The tougher lending rules are set for March. But banks will begin phasing them in next month, when another set of federal rules known as ability-to-repay and the qualified mortgage also kick in. These rules establish stiff penalties for banks that write unconventional mortgages that later go bad. That means banks have less wiggle room to work with borrowers that may be self employed, at a new job or paid on commission. On top of all this, the Fed in January will begin winding down its bond-buying program, which has helped keep mortgage rates low.

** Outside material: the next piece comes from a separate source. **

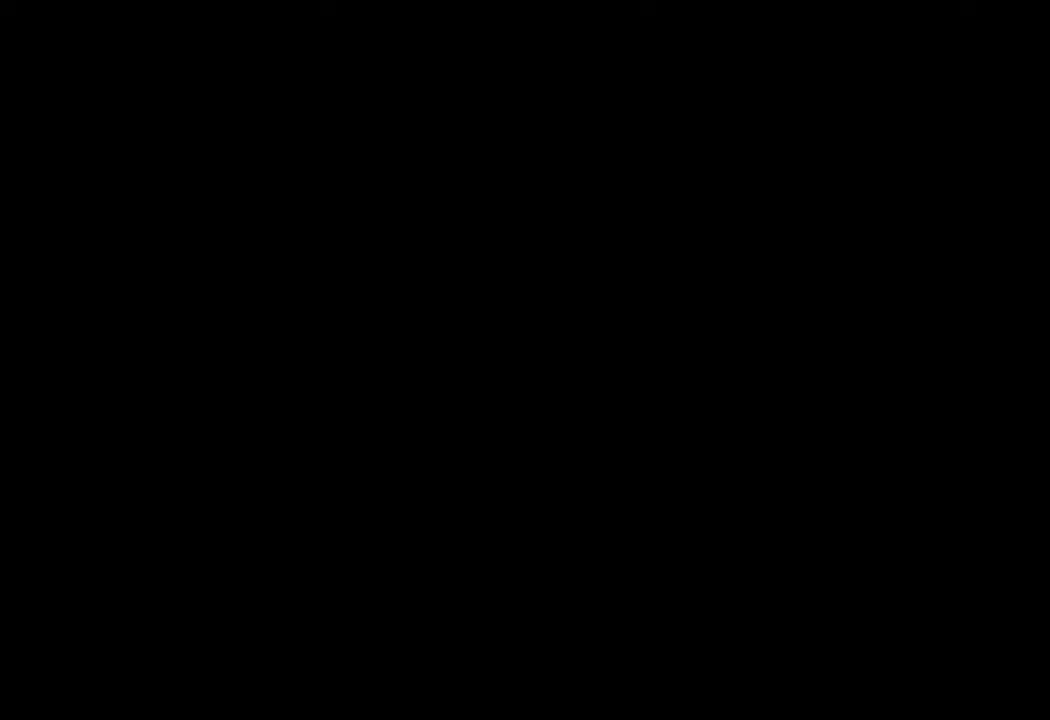
{"buttons": [], "left_stick": "center", "right_stick": "center", "events": []}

Lewis Ranieri, co-inventor of the mortgage-backed security, called the timing of Fannie and Freddie’s move “impeccably bad.” Mike Fratantoni, chief economist at the Mortgage Bankers Association, says next year “on net, it will be getting tougher to qualify for a mortgage just on the economics.”

Let’s start with that potential half point bump in mortgage rates. That’s the difference between a FICO score below 660 and one over 800. On a $200,000 fixed-rate loan for 30 years, the monthly payment at a 4.5% rate would be $1,013.37. At 5%, it would jump more than $60 to 1,073.64. Over the life of the loan the extra cost would be $21,697.

Fannie and Freddie have a floating grid of cost hikes for borrowers up and down the credit spectrum and for those with down payments below 20%. For example, a borrower seeking a 30-year fixed-rate mortgage with a credit score of 735 and making a 10% down payment would pay about .4 percentage points more—4.9% instead of 4.5%. A bigger down payment would help but even with 25% down a borrower with a credit score below 760 would pay a premium rate.

The biggest impact, though, will be felt from rising prices and mortgages rates. After jumping about 12% this year, home prices should rise another 5% in 2014, says Fratantoni. He also believes that as the Fed tapers its bond buying, 30-year fixed mortgage rates will jump from around 4.5% today to 5.5% in 2015. Both those paces far outstrip pay raises expected to be just 3% next year, making a mortgage that much tougher to get.